Below are records; please give the number of their lines that contain the string "Club", and only that number.

**Dataset content:**
▼
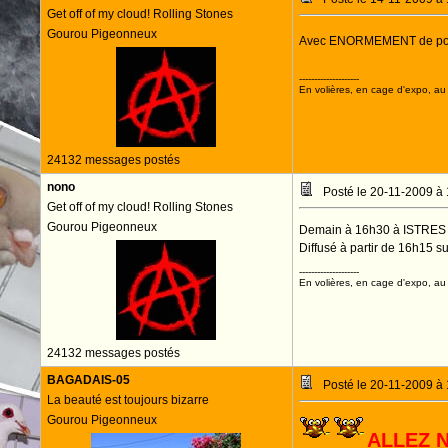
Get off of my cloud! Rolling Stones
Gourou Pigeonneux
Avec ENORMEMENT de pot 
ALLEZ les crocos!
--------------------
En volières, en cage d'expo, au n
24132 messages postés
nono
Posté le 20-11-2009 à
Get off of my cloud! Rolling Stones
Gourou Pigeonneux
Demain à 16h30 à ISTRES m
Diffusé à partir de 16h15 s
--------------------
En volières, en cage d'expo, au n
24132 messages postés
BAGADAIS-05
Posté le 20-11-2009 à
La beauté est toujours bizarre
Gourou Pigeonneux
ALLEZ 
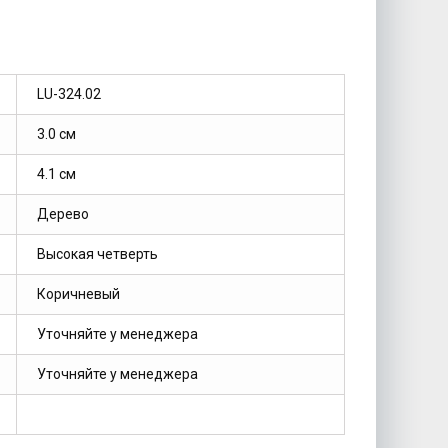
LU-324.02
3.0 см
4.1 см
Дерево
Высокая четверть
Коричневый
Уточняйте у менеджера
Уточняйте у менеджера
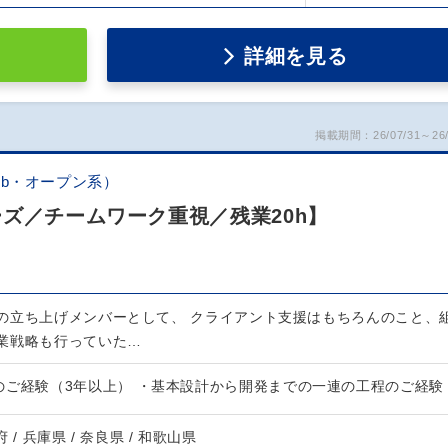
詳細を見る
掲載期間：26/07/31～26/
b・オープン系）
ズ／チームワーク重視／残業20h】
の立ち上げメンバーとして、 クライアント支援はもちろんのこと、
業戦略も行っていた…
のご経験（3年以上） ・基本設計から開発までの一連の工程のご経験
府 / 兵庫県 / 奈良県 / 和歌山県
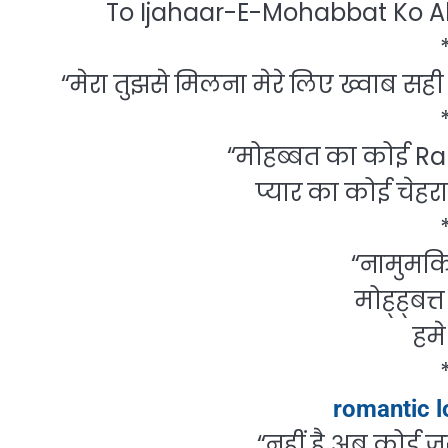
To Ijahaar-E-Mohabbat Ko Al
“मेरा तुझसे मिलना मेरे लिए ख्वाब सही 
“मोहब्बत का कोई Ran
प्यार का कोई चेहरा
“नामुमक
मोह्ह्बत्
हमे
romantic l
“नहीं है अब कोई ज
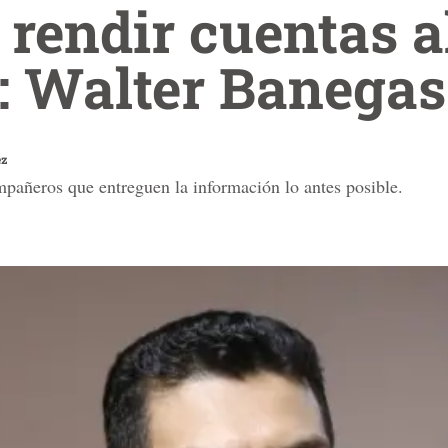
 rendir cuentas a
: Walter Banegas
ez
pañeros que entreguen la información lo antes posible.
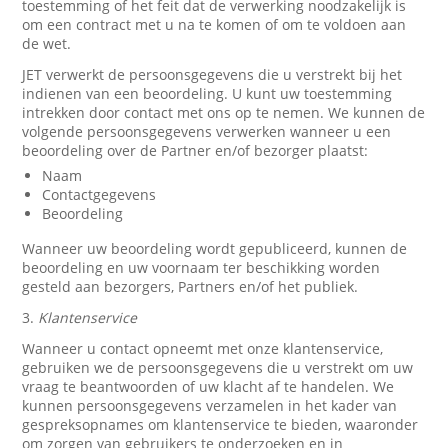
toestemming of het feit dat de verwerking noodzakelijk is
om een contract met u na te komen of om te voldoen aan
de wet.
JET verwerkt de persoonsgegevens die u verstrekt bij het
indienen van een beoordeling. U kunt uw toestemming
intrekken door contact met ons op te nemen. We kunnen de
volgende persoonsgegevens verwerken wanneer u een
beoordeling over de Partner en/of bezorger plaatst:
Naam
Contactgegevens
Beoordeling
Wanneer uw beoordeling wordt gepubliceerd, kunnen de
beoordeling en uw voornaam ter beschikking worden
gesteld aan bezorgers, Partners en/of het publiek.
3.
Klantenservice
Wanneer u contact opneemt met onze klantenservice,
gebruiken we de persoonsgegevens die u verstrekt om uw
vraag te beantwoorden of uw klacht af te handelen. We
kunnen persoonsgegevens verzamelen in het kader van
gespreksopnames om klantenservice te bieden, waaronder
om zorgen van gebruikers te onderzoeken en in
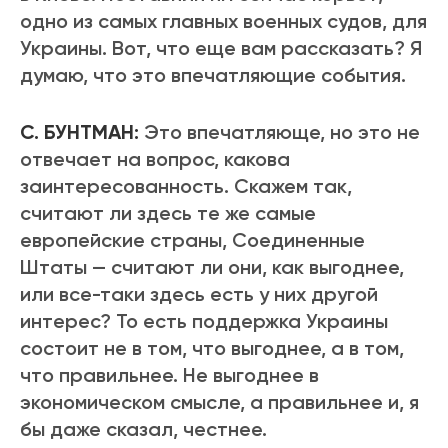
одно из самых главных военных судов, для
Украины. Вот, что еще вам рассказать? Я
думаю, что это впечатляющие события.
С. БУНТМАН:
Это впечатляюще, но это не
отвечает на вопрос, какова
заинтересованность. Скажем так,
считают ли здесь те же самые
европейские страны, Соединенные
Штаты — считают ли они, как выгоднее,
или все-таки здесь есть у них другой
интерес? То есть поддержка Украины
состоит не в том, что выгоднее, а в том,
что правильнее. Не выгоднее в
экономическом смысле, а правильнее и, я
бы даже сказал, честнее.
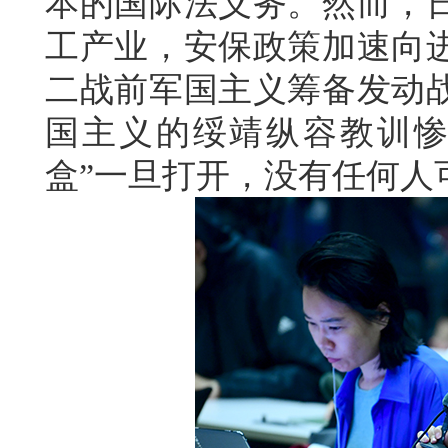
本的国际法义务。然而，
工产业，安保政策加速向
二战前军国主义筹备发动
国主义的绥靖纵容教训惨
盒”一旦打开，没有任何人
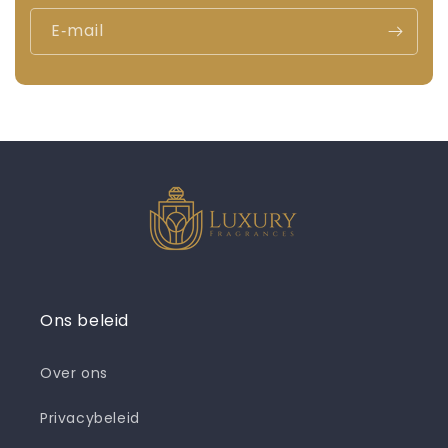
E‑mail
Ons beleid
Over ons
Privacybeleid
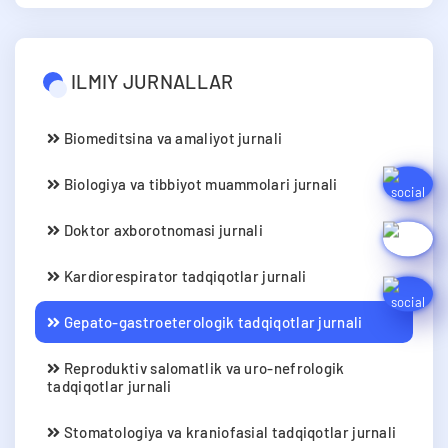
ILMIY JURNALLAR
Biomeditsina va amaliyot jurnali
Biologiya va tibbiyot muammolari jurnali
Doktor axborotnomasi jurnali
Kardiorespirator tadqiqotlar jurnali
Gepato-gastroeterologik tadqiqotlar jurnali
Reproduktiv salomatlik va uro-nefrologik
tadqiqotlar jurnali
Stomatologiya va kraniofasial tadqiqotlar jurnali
▲
▼
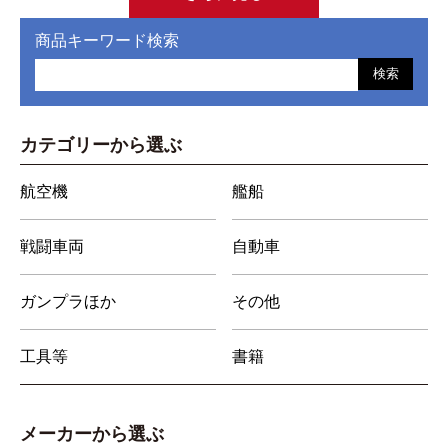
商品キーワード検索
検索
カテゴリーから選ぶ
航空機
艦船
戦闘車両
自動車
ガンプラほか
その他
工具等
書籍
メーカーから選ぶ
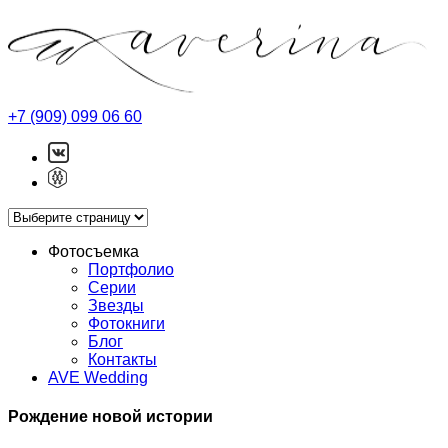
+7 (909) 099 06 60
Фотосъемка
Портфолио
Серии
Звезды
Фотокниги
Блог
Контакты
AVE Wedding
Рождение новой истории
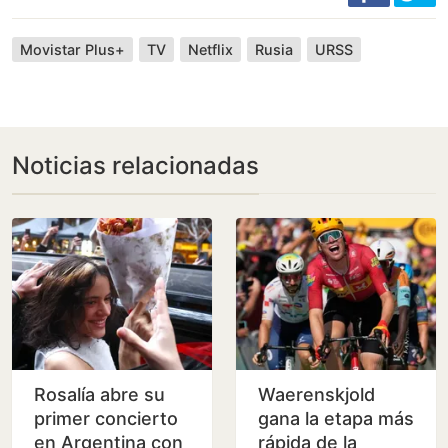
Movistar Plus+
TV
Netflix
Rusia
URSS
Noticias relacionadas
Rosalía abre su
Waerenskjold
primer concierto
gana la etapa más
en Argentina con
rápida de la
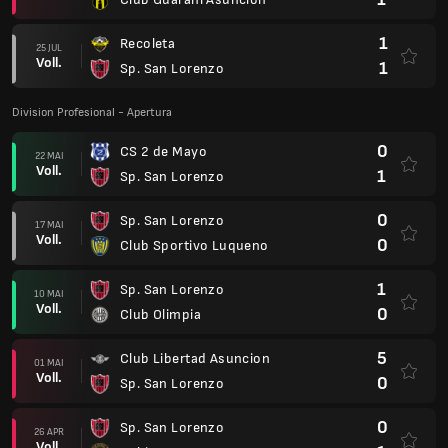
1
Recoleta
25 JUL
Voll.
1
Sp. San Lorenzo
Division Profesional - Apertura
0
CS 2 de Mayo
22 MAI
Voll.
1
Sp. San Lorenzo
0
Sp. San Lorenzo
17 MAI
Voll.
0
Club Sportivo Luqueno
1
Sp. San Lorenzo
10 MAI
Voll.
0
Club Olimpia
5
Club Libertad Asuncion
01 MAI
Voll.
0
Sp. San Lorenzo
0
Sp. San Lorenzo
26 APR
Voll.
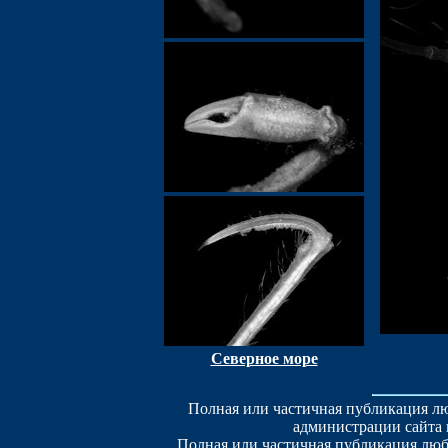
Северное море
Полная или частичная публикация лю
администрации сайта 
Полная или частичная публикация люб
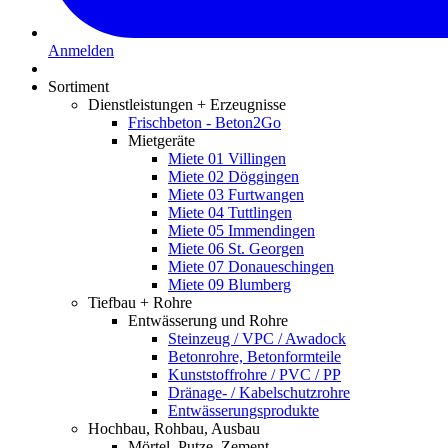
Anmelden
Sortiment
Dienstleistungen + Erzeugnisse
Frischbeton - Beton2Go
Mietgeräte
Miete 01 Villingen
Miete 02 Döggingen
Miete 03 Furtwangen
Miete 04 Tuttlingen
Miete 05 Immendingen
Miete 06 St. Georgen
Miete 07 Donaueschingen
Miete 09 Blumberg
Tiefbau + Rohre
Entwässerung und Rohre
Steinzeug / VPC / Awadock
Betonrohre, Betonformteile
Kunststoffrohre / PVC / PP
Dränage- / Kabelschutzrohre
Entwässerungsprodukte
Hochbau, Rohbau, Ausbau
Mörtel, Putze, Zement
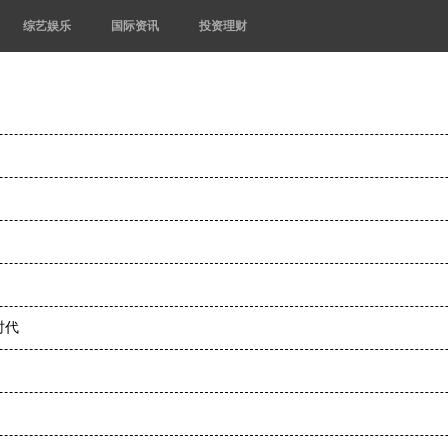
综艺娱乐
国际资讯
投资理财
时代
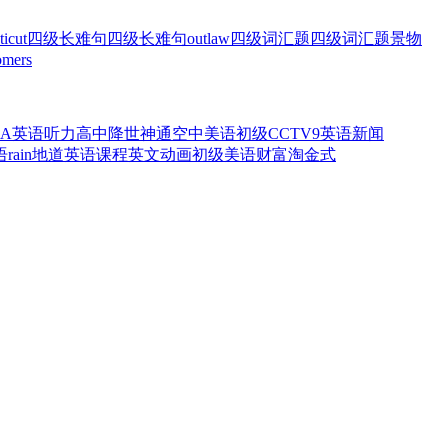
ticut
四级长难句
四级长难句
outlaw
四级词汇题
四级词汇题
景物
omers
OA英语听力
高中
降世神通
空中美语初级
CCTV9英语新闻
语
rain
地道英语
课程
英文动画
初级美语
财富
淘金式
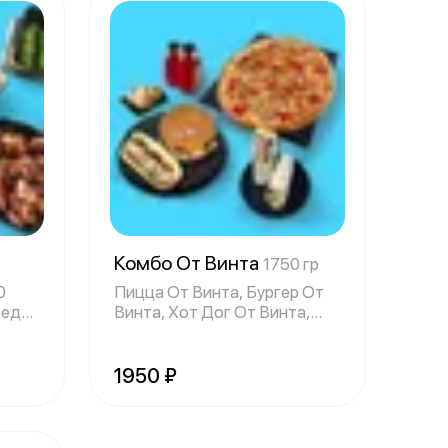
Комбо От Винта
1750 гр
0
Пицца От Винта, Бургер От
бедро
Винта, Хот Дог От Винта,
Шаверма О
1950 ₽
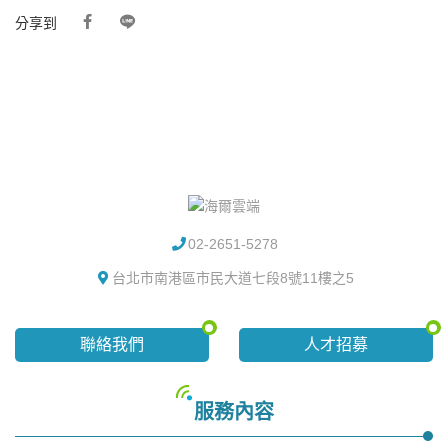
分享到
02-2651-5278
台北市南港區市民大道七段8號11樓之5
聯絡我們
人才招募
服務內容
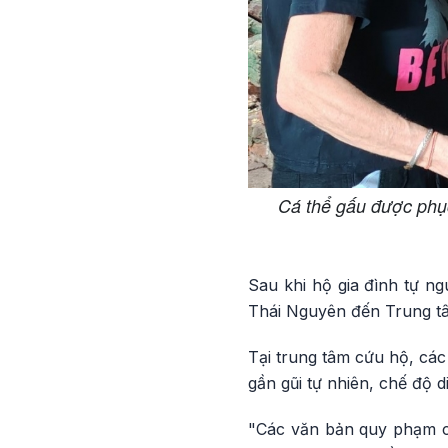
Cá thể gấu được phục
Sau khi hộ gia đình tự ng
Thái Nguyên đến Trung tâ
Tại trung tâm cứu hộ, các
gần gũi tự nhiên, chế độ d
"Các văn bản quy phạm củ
▲
**Output for this task:** 3